## [Required actions]
1 – From the Dalitz plot passage below, extract everything starting with "Investigations of such" and going on through "investigate resonant structures.".
2 – Decide whether each statement agrees with the Dalitz plot passage below, and answer yes or no, quoting the deciding words of the passage. (a) Investigations of dynamical effects in multibody decays are of great interest for testing the Standard Model. (b) Interference effects can produce only excesses of decays, never deficits. (c) The three co-ordinates describing a direction in space carry physical information about the decay.

## [Extract provided]

Each decay channel can be represented quantum-mechanically by an amplitude, and the total density of decays across the phase space is represented by the square of the coherent sum of all contributing amplitudes.
Interference effects can lead to excesses or deficits of decays in regions of phase space where different resonances overlap.
Investigations of such dynamical effects in multibody decays are of great interest to test the Standard Model of particle physics and to investigate resonant structures.
The Dalitz plot (DP)~\cite{Dalitz:1953cp,Fabri:1954zz} was introduced originally to describe the phase space of $\KL \to \pi\pi\pi$ decays, but is relevant for the decay of any spin-zero particle to three spin-zero particles, $P \to d_{1} d_{2} d_{3}$.
In such a case, energy and momentum conservation give
\begin{equation}
m_P^2 + m_{d_{1}}^2 + m_{d_{2}}^2 + m_{d_{3}}^2 =
m^2(d_{1}d_{2}) + m^2(d_{2}d_{3}) + m^2(d_{3}d_{1}) \, ,
\end{equation}
where $m(d_id_j)$ is the invariant mass obtained from the two-body combination of the $d_i$ and $d_j$ four momenta.
Consequently, assuming that the masses of $P$, $d_1$, $d_2$ and $d_3$ are all known, any two of the $m^2(d_id_j)$ values -- subsequently referred to as Dalitz-plot variables -- are sufficient to describe fully the kinematics of the decay in the $P$ rest frame.
This can also be shown by considering that the 12 degrees of freedom corresponding to the four-momenta of the three final-state particles are accounted for by two DP variables, the three $d_i$ masses, four constraints due to energy-momentum conservation in the $P \to d_{1} d_{2} d_{3}$ decay, and three co-ordinates describing a direction in space which carries no physical information about the decay since all particles involved have zero spin.
A Dalitz plot is then the visualisation of the phase space of a particular three-body decay in terms of the two DP variables.\footnote{
The phrase ``Dalitz plot'' is often used more broadly in the literature.
In particular, it can be used to describe the projection onto two of the two-body invariant mass combinations of a three-body decay even when one or more of the particles involved has non-zero spin.

## [Dataset extract]

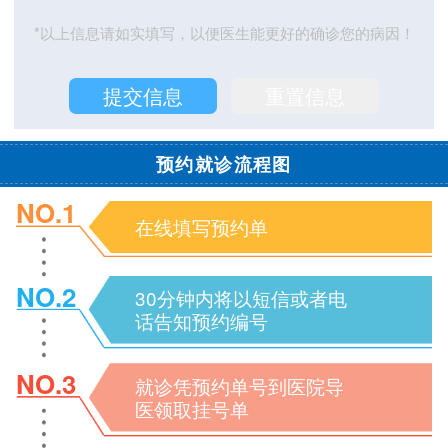
*以上信息请如实填写，以便医生能更好的确诊您的病因！
预约就诊流程图
NO.1
在线填写预约单
NO.2
30分钟内将以短信或者电
话告知预约编号
NO.3
就诊凭预约单号到医院导
医领取挂号单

## [Results of the exercise]
1 –
Investigations of such dynamical effects in multibody decays are of great interest to test the Standard Model of particle physics and to investigate resonant structures.

2 –
(a) Yes: "are of great interest to test the Standard Model of particle physics"
(b) No: "Interference effects can lead to excesses or deficits of decays"
(c) No: "three co-ordinates describing a direction in space which carries no physical information about the decay"